What Are We Waiting For?

In my last post (September 7), I began by suggesting that those who were expecting the worst might be disappointed. The main gist of that post was that many indicators were neutral within the context of an up-trending market.

While there have been no posts here since then, I posted on elliotwavetrader.net that I was looking lower for the week that just ended. That was the case, but the weekly movement lower was minimal. (On Thursday, I posted a chart at 6575 showing that we were only 12 points from hourly support, with an oversold RSI—the day’s low followed at 6569.) And now we have returned to a market giving less clues about the immediate future.

The hourly chart shows that we have moved above the mid-Keltner line.

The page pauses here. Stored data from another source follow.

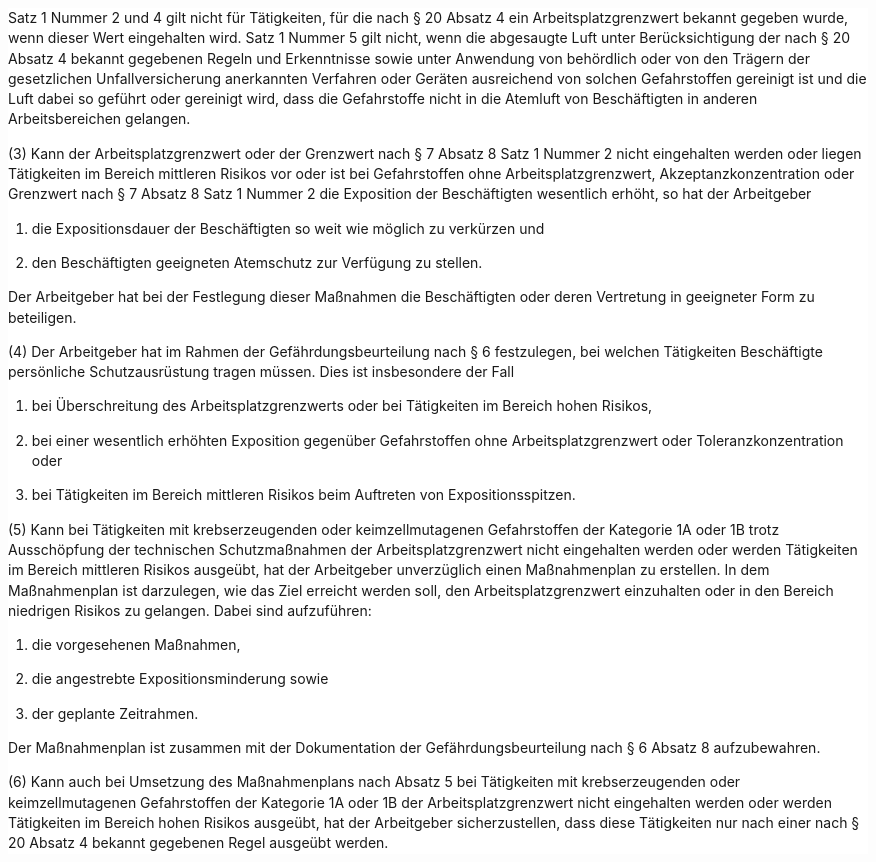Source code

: 

Satz 1 Nummer 2 und 4 gilt nicht für Tätigkeiten, für die nach § 20 Absatz 4 ein Arbeitsplatzgrenzwert bekannt gegeben wurde, wenn dieser Wert eingehalten wird. Satz 1 Nummer 5 gilt nicht, wenn die abgesaugte Luft unter Berücksichtigung der nach § 20 Absatz 4 bekannt gegebenen Regeln und Erkenntnisse sowie unter Anwendung von behördlich oder von den Trägern der gesetzlichen Unfallversicherung anerkannten Verfahren oder Geräten ausreichend von solchen Gefahrstoffen gereinigt ist und die Luft dabei so geführt oder gereinigt wird, dass die Gefahrstoffe nicht in die Atemluft von Beschäftigten in anderen Arbeitsbereichen gelangen.

(3) Kann der Arbeitsplatzgrenzwert oder der Grenzwert nach § 7 Absatz 8 Satz 1 Nummer 2 nicht eingehalten werden oder liegen Tätigkeiten im Bereich mittleren Risikos vor oder ist bei Gefahrstoffen ohne Arbeitsplatzgrenzwert, Akzeptanzkonzentration oder Grenzwert nach § 7 Absatz 8 Satz 1 Nummer 2 die Exposition der Beschäftigten wesentlich erhöht, so hat der Arbeitgeber

1.  die Expositionsdauer der Beschäftigten so weit wie möglich zu verkürzen und


2.  den Beschäftigten geeigneten Atemschutz zur Verfügung zu stellen.



Der Arbeitgeber hat bei der Festlegung dieser Maßnahmen die Beschäftigten oder deren Vertretung in geeigneter Form zu beteiligen.

(4) Der Arbeitgeber hat im Rahmen der Gefährdungsbeurteilung nach § 6 festzulegen, bei welchen Tätigkeiten Beschäftigte persönliche Schutzausrüstung tragen müssen. Dies ist insbesondere der Fall

1.  bei Überschreitung des Arbeitsplatzgrenzwerts oder bei Tätigkeiten im Bereich hohen Risikos,


2.  bei einer wesentlich erhöhten Exposition gegenüber Gefahrstoffen ohne Arbeitsplatzgrenzwert oder Toleranzkonzentration oder


3.  bei Tätigkeiten im Bereich mittleren Risikos beim Auftreten von Expositionsspitzen.




(5) Kann bei Tätigkeiten mit krebserzeugenden oder keimzellmutagenen Gefahrstoffen der Kategorie 1A oder 1B trotz Ausschöpfung der technischen Schutzmaßnahmen der Arbeitsplatzgrenzwert nicht eingehalten werden oder werden Tätigkeiten im Bereich mittleren Risikos ausgeübt, hat der Arbeitgeber unverzüglich einen Maßnahmenplan zu erstellen. In dem Maßnahmenplan ist darzulegen, wie das Ziel erreicht werden soll, den Arbeitsplatzgrenzwert einzuhalten oder in den Bereich niedrigen Risikos zu gelangen. Dabei sind aufzuführen:

1.  die vorgesehenen Maßnahmen,


2.  die angestrebte Expositionsminderung sowie


3.  der geplante Zeitrahmen.



Der Maßnahmenplan ist zusammen mit der Dokumentation der Gefährdungsbeurteilung nach § 6 Absatz 8 aufzubewahren.

(6) Kann auch bei Umsetzung des Maßnahmenplans nach Absatz 5 bei Tätigkeiten mit krebserzeugenden oder keimzellmutagenen Gefahrstoffen der Kategorie 1A oder 1B der Arbeitsplatzgrenzwert nicht eingehalten werden oder werden Tätigkeiten im Bereich hohen Risikos ausgeübt, hat der Arbeitgeber sicherzustellen, dass diese Tätigkeiten nur nach einer nach § 20 Absatz 4 bekannt gegebenen Regel ausgeübt werden.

MACD is positive while RSI is neutral.

BPSPX has hit the lower end of the Keltner band, but is still above the bullish reading of 50. Moving to the bottom of this band without moving below it allows for a rally to begin, although it is not a given that it will do so:

The Simple Chart is still showing negative Breadth Momentum, but the Volume Momentum has turned up from neutral support. PMO is faltering:

Of major concern to me last week was the Advance/Decline line. It was beginning to resemble the February/March readings, which led to the April swoon. While it held the 50EMA support, it has now moved slightly above the 20EMA reading. The next few days will be critical.

The fact that these EMA’s are now both in positive situations leaves me neutral on the present situation.

In last weekend’s post, I maintained my belief in the potential formation of a Bear T on the main T-Theory chart. That potential still exists. Following is last week’s chart to the left side of one showing the present situation:

While the Volume Oscillator will be adjusted on Monday, the McOsci is showing a return to the neutral zero line from a quick trip below. “Quick” trips create Simple structures. I’ve posted about the difference between a Complex and Simple Structure on this site since 2021, and a reference to it can be found in the T-Theory Concepts page. I explain there that I “borrowed” it from an article by Tom McClellan. These Simple structures create reversals. Complex structures, like the bullish one that has been circled ( for many months) above in May, create lasting moves.

In the present case, we will have to see early this week whether the McOsci can move above, and stay above that zero line. Right now, it is resistance. The VO, on the other hand, appears to have created that Simple structure, but we know that Stockcharts adjusts it during the following day’s trading. It should still remain below the descending trendline.

For those who don’t have the ability to chart the McOsi on its own, the “real” version of it can be found here.

It would be wrong of me to put a bias on the meaning of the information given above. I’m glad that I’m not obligated to spin these charts in any direction. You’ll have to make your own assumptions, as I am waiting to make my own. This week could be a critical component of that process.